**Dataset entries**
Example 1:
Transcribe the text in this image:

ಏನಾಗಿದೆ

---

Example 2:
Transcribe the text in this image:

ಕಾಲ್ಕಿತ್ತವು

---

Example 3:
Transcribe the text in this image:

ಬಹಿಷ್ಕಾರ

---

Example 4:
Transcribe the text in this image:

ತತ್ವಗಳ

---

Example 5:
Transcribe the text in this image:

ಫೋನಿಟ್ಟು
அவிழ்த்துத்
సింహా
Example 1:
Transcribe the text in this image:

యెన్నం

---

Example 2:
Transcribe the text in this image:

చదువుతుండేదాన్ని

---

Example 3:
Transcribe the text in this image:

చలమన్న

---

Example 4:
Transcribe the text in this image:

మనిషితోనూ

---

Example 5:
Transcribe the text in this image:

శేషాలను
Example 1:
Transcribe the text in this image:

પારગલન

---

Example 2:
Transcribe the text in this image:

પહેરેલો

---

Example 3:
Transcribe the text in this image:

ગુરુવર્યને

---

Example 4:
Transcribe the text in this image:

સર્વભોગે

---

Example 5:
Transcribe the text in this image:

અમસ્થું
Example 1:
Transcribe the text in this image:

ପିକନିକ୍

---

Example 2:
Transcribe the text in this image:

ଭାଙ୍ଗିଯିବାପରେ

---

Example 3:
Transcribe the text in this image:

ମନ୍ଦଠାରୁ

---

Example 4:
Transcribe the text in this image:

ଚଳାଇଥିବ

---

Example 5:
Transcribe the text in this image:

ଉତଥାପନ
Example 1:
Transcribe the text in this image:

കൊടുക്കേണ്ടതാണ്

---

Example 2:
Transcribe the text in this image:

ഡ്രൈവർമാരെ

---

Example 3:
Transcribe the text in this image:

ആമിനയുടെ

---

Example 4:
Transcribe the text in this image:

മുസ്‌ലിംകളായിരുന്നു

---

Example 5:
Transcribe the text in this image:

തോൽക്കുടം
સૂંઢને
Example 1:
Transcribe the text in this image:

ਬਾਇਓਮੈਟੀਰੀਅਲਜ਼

**What you will do**
Give back every entry exactly, with nothing left out.

**Exercise output**
Example 1:
Transcribe the text in this image:

ಏನಾಗಿದೆ

---

Example 2:
Transcribe the text in this image:

ಕಾಲ್ಕಿತ್ತವು

---

Example 3:
Transcribe the text in this image:

ಬಹಿಷ್ಕಾರ

---

Example 4:
Transcribe the text in this image:

ತತ್ವಗಳ

---

Example 5:
Transcribe the text in this image:

ಫೋನಿಟ್ಟು
அவிழ்த்துத்
సింహా
Example 1:
Transcribe the text in this image:

యెన్నం

---

Example 2:
Transcribe the text in this image:

చదువుతుండేదాన్ని

---

Example 3:
Transcribe the text in this image:

చలమన్న

---

Example 4:
Transcribe the text in this image:

మనిషితోనూ

---

Example 5:
Transcribe the text in this image:

శేషాలను
Example 1:
Transcribe the text in this image:

પારગલન

---

Example 2:
Transcribe the text in this image:

પહેરેલો

---

Example 3:
Transcribe the text in this image:

ગુરુવર્યને

---

Example 4:
Transcribe the text in this image:

સર્વભોગે

---

Example 5:
Transcribe the text in this image:

અમસ્થું
Example 1:
Transcribe the text in this image:

ପିକନିକ୍

---

Example 2:
Transcribe the text in this image:

ଭାଙ୍ଗିଯିବାପରେ

---

Example 3:
Transcribe the text in this image:

ମନ୍ଦଠାରୁ

---

Example 4:
Transcribe the text in this image:

ଚଳାଇଥିବ

---

Example 5:
Transcribe the text in this image:

ଉତଥାପନ
Example 1:
Transcribe the text in this image:

കൊടുക്കേണ്ടതാണ്

---

Example 2:
Transcribe the text in this image:

ഡ്രൈവർമാരെ

---

Example 3:
Transcribe the text in this image:

ആമിനയുടെ

---

Example 4:
Transcribe the text in this image:

മുസ്‌ലിംകളായിരുന്നു

---

Example 5:
Transcribe the text in this image:

തോൽക്കുടം
સૂંઢને
Example 1:
Transcribe the text in this image:

ਬਾਇਓਮੈਟੀਰੀਅਲਜ਼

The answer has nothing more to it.